**Problem to solve:** Reproduce the records below exactly, but only between the lines holding "root of tail: (343, 221)" and "left back paw: (648, 355)", inclusive.

**The records:**

..........

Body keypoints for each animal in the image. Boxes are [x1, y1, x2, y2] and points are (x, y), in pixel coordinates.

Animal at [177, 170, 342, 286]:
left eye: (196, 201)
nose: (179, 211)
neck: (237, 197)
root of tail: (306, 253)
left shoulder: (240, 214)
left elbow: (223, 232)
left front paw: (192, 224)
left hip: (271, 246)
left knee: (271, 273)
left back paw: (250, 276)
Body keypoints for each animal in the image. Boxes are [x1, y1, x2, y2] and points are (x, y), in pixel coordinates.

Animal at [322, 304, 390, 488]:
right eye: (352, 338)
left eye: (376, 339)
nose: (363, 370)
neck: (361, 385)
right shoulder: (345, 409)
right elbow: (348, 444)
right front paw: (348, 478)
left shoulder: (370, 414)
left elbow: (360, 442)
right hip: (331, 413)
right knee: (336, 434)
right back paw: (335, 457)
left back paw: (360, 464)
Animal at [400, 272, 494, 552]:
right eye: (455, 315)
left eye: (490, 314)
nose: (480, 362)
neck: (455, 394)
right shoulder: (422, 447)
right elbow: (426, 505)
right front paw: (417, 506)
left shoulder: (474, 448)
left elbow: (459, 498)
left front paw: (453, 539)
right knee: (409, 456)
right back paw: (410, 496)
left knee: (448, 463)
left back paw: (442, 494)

..........

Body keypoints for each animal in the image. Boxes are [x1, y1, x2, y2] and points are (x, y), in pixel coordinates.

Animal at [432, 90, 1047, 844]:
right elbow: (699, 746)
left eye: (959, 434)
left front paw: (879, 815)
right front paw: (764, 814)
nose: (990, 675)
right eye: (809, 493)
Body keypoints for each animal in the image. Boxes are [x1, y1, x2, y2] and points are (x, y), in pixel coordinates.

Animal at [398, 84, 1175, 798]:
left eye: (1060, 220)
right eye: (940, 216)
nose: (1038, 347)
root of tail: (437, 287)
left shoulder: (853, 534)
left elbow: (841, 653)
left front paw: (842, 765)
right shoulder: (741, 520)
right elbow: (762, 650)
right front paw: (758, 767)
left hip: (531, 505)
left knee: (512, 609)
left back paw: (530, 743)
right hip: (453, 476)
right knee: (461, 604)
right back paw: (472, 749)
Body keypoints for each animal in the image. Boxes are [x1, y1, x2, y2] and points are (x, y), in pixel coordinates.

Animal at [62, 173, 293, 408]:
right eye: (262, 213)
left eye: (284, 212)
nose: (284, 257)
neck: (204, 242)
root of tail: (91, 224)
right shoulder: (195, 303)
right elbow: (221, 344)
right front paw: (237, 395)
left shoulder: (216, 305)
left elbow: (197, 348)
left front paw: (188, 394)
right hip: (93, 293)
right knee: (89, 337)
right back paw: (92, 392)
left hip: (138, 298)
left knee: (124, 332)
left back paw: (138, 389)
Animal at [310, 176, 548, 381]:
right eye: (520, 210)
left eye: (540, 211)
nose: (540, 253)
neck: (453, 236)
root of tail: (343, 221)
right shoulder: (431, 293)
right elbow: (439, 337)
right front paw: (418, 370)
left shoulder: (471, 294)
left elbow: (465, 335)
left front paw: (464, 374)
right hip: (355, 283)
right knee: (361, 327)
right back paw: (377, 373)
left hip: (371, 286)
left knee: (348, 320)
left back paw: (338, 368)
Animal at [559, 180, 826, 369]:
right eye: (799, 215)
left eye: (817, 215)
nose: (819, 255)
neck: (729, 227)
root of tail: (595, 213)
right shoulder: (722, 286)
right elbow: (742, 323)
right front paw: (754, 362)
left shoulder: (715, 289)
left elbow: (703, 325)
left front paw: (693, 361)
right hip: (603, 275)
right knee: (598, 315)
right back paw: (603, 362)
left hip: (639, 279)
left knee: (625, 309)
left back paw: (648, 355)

..........

**Exercise response:**
root of tail: (343, 221)
right shoulder: (431, 293)
right elbow: (439, 337)
right front paw: (418, 370)
left shoulder: (471, 294)
left elbow: (465, 335)
left front paw: (464, 374)
right hip: (355, 283)
right knee: (361, 327)
right back paw: (377, 373)
left hip: (371, 286)
left knee: (348, 320)
left back paw: (338, 368)
Animal at [559, 180, 826, 369]:
right eye: (799, 215)
left eye: (817, 215)
nose: (819, 255)
neck: (729, 227)
root of tail: (595, 213)
right shoulder: (722, 286)
right elbow: (742, 323)
right front paw: (754, 362)
left shoulder: (715, 289)
left elbow: (703, 325)
left front paw: (693, 361)
right hip: (603, 275)
right knee: (598, 315)
right back paw: (603, 362)
left hip: (639, 279)
left knee: (625, 309)
left back paw: (648, 355)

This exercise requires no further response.